Task directions.
Without including any images, set down the records below exactly.

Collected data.
━━━━━━━━━━━━━━━━━━━━
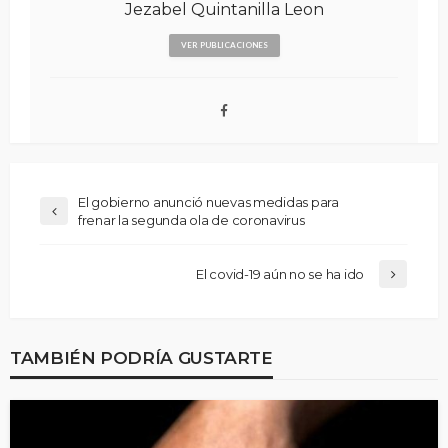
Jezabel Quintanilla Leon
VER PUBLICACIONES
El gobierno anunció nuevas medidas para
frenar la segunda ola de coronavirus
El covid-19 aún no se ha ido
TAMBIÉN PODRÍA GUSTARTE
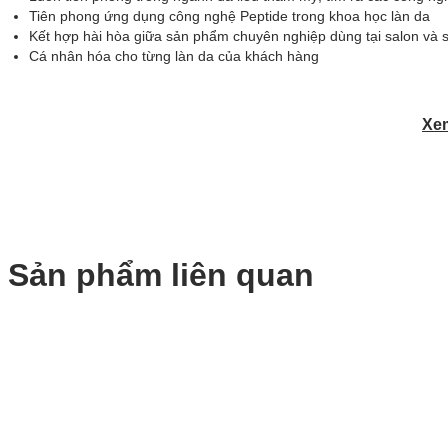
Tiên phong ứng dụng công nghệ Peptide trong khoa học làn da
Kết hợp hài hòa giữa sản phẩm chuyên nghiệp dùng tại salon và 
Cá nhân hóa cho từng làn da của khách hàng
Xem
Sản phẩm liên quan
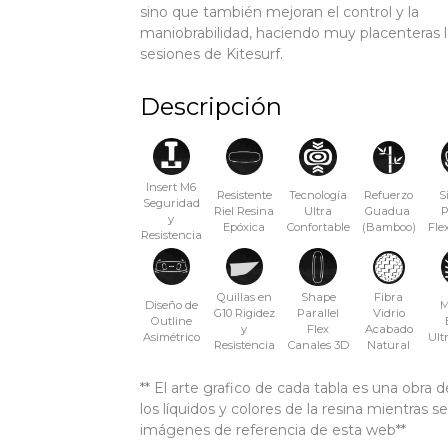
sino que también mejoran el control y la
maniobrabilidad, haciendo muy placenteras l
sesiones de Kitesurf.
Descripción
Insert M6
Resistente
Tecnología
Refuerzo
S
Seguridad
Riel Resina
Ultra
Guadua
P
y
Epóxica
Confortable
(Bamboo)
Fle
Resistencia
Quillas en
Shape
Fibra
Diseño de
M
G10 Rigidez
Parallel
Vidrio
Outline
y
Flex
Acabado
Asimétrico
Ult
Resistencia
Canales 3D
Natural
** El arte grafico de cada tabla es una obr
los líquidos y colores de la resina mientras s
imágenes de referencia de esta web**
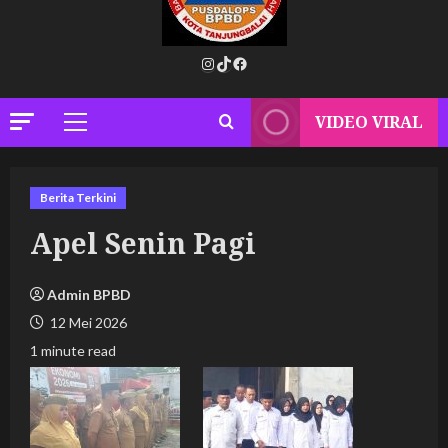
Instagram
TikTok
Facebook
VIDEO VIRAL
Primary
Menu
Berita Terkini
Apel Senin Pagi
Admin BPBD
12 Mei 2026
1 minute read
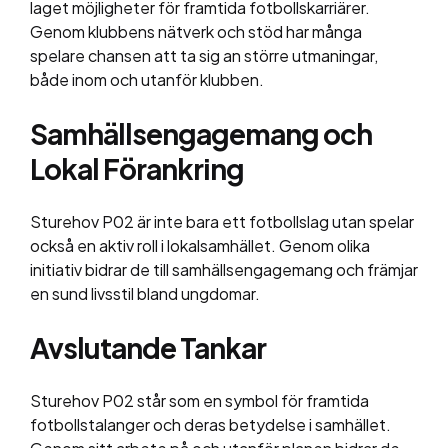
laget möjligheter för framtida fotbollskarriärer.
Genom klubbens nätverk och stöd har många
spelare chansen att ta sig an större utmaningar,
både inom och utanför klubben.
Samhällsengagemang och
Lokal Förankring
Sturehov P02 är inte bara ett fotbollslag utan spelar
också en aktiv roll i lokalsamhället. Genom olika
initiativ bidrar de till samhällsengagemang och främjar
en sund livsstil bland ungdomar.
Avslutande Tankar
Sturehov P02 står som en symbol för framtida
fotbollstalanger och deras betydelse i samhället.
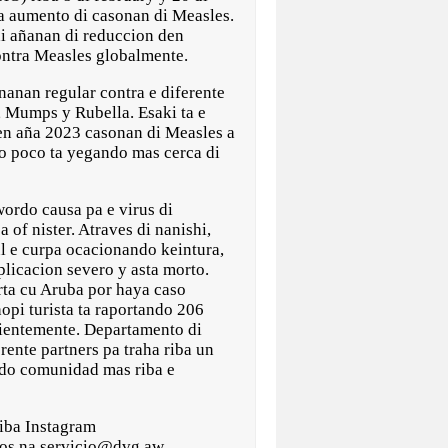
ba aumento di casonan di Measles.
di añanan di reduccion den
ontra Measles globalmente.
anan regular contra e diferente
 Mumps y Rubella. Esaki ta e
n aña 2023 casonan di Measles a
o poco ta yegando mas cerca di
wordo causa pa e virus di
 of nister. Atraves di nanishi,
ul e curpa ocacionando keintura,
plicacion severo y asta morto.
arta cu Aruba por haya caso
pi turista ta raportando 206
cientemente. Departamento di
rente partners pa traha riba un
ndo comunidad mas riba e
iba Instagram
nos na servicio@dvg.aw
━━━━━━━━━━━━━━━━━━━━
Answer below.
Jezabel Quintanilla Leon
VER PUBLICACIONES
El gobierno anunció nuevas medidas para
frenar la segunda ola de coronavirus
El covid-19 aún no se ha ido
TAMBIÉN PODRÍA GUSTARTE
Tiên phong ứng dụng công nghệ Peptide trong khoa học làn da
Kết hợp hài hòa giữa sản phẩm chuyên nghiệp dùng tại salon và 
Cá nhân hóa cho từng làn da của khách hàng
Xem
Sản phẩm liên quan
sino que también mejoran el control y la
maniobrabilidad, haciendo muy placenteras l
sesiones de Kitesurf.
Descripción
Insert M6
Resistente
Tecnología
Refuerzo
S
Seguridad
Riel Resina
Ultra
Guadua
P
y
Epóxica
Confortable
(Bamboo)
Fle
Resistencia
Quillas en
Shape
Fibra
Diseño de
M
G10 Rigidez
Parallel
Vidrio
Outline
y
Flex
Acabado
Asimétrico
Ult
Resistencia
Canales 3D
Natural
** El arte grafico de cada tabla es una obr
los líquidos y colores de la resina mientras s
imágenes de referencia de esta web**
Instagram
TikTok
Facebook
VIDEO VIRAL
Primary
Menu
Berita Terkini
Apel Senin Pagi
Admin BPBD
12 Mei 2026
1 minute read
laget möjligheter för framtida fotbollskarriärer.
Genom klubbens nätverk och stöd har många
spelare chansen att ta sig an större utmaningar,
både inom och utanför klubben.
Samhällsengagemang och
Lokal Förankring
Sturehov P02 är inte bara ett fotbollslag utan spelar
också en aktiv roll i lokalsamhället. Genom olika
initiativ bidrar de till samhällsengagemang och främjar
en sund livsstil bland ungdomar.
Avslutande Tankar
Sturehov P02 står som en symbol för framtida
fotbollstalanger och deras betydelse i samhället.
ba aumento di casonan di Measles.
di añanan di reduccion den
ontra Measles globalmente.
anan regular contra e diferente
 Mumps y Rubella. Esaki ta e
n aña 2023 casonan di Measles a
o poco ta yegando mas cerca di
wordo causa pa e virus di
 of nister. Atraves di nanishi,
ul e curpa ocacionando keintura,
plicacion severo y asta morto.
arta cu Aruba por haya caso
pi turista ta raportando 206
cientemente. Departamento di
rente partners pa traha riba un
ndo comunidad mas riba e
iba Instagram
nos na servicio@dvg.aw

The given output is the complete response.